→ DATA FOR THIS EXERCISE
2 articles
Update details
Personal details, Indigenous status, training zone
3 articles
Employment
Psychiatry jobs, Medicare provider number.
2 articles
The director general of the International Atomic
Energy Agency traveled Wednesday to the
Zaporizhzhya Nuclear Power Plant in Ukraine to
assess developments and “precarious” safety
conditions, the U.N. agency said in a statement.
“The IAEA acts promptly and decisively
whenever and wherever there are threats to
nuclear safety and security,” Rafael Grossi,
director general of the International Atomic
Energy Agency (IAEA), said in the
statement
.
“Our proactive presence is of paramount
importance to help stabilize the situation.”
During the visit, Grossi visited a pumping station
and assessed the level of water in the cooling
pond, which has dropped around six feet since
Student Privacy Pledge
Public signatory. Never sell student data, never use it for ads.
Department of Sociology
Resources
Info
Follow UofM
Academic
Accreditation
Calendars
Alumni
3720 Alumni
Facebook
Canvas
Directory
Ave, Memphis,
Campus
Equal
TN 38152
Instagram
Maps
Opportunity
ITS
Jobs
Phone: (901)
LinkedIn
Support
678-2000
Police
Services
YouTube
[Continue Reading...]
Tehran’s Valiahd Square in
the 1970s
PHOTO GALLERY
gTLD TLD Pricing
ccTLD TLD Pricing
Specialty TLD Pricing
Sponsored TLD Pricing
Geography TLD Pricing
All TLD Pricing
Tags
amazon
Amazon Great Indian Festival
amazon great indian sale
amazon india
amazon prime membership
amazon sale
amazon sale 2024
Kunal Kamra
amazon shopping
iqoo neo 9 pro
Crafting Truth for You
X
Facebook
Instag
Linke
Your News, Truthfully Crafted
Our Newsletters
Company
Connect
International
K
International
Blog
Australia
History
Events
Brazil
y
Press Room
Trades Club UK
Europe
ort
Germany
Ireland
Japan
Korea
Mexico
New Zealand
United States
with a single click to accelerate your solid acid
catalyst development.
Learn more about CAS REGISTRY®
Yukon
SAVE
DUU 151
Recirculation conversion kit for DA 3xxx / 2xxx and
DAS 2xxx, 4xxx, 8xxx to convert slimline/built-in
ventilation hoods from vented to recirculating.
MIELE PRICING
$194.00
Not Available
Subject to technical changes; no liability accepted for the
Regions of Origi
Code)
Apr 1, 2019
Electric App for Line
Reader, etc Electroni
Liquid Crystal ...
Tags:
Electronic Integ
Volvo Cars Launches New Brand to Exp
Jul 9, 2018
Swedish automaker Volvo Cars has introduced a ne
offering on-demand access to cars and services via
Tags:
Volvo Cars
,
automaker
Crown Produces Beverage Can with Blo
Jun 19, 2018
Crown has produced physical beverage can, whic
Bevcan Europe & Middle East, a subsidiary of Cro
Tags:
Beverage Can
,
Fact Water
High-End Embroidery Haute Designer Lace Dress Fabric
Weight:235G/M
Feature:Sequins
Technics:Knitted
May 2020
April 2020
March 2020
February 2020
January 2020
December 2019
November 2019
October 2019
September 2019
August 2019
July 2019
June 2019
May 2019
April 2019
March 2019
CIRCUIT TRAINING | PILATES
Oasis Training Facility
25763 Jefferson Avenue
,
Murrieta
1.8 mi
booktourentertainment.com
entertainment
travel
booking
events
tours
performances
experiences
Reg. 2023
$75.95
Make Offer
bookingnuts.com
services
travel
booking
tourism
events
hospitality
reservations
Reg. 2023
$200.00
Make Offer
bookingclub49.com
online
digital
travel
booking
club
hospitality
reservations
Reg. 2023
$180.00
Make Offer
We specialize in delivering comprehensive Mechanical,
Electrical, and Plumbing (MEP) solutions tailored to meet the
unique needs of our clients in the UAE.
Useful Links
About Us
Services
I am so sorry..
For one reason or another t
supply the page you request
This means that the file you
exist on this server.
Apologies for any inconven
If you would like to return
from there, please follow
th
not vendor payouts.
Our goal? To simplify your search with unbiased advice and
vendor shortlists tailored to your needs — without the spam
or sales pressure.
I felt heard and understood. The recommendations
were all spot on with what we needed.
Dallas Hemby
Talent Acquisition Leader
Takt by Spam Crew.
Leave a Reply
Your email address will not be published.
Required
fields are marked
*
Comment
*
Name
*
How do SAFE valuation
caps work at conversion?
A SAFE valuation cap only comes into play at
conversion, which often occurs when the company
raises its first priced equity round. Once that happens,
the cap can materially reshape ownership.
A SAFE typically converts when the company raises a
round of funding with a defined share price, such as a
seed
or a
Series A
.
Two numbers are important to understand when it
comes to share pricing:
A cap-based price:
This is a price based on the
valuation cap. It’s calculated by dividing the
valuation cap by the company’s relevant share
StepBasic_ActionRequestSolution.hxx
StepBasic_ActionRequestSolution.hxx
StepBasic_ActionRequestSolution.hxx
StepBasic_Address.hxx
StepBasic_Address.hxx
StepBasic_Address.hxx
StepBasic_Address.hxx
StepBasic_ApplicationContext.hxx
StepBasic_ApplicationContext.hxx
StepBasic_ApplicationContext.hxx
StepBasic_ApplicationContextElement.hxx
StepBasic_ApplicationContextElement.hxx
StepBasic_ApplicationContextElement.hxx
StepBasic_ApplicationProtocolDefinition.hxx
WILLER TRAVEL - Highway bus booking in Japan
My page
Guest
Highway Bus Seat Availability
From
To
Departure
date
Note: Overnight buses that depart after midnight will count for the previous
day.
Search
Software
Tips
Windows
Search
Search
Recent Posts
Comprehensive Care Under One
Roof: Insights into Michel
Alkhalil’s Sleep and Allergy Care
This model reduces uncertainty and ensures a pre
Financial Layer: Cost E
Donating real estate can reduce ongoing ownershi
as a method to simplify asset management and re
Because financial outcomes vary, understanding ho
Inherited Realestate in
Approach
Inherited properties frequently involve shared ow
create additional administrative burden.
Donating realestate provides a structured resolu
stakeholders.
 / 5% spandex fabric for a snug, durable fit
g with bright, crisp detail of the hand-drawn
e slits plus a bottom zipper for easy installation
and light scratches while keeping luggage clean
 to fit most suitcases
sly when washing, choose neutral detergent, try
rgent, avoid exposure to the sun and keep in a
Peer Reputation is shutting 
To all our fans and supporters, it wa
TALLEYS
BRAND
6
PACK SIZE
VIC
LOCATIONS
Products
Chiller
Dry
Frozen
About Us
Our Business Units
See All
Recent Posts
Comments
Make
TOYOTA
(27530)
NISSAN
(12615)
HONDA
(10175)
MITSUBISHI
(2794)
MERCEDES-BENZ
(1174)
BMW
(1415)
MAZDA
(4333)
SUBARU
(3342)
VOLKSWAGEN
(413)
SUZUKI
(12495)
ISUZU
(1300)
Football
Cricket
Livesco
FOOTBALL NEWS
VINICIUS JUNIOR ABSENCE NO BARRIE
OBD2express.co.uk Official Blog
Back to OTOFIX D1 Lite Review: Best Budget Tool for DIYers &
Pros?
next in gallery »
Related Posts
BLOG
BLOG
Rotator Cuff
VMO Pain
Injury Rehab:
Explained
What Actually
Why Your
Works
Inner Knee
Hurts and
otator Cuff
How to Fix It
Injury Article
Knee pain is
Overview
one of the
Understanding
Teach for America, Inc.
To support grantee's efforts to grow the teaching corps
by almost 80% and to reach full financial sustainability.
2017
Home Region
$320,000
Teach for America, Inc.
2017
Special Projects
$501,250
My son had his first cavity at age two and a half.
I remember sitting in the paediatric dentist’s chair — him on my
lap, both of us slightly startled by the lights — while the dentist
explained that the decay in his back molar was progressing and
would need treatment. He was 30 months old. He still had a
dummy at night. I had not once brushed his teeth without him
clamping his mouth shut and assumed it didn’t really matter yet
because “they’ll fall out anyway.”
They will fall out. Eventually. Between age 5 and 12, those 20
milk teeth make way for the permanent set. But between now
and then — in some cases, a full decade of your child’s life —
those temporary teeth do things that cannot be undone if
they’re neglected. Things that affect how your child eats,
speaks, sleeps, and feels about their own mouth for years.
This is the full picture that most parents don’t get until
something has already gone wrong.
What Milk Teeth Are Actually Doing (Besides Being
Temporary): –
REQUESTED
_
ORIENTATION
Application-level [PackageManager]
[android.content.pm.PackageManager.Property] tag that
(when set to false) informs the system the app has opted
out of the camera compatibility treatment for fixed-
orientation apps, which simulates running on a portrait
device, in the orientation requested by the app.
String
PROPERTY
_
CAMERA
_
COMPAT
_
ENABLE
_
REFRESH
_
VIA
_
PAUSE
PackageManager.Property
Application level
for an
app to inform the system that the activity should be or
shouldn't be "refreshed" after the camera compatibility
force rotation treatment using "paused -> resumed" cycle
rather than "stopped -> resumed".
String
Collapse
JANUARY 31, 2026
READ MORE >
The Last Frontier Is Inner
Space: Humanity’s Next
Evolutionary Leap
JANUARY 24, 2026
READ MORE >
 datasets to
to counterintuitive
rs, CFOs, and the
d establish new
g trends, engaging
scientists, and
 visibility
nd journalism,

→ REQUEST
Using the entries shown above, reproduce verbatim the lines from the line bearing "Highway Bus Seat Availability" to the line bearing "stakeholders.", inclusive.

→ ANSWER
Highway Bus Seat Availability
From
To
Departure
date
Note: Overnight buses that depart after midnight will count for the previous
day.
Search
Software
Tips
Windows
Search
Search
Recent Posts
Comprehensive Care Under One
Roof: Insights into Michel
Alkhalil’s Sleep and Allergy Care
This model reduces uncertainty and ensures a pre
Financial Layer: Cost E
Donating real estate can reduce ongoing ownershi
as a method to simplify asset management and re
Because financial outcomes vary, understanding ho
Inherited Realestate in
Approach
Inherited properties frequently involve shared ow
create additional administrative burden.
Donating realestate provides a structured resolu
stakeholders.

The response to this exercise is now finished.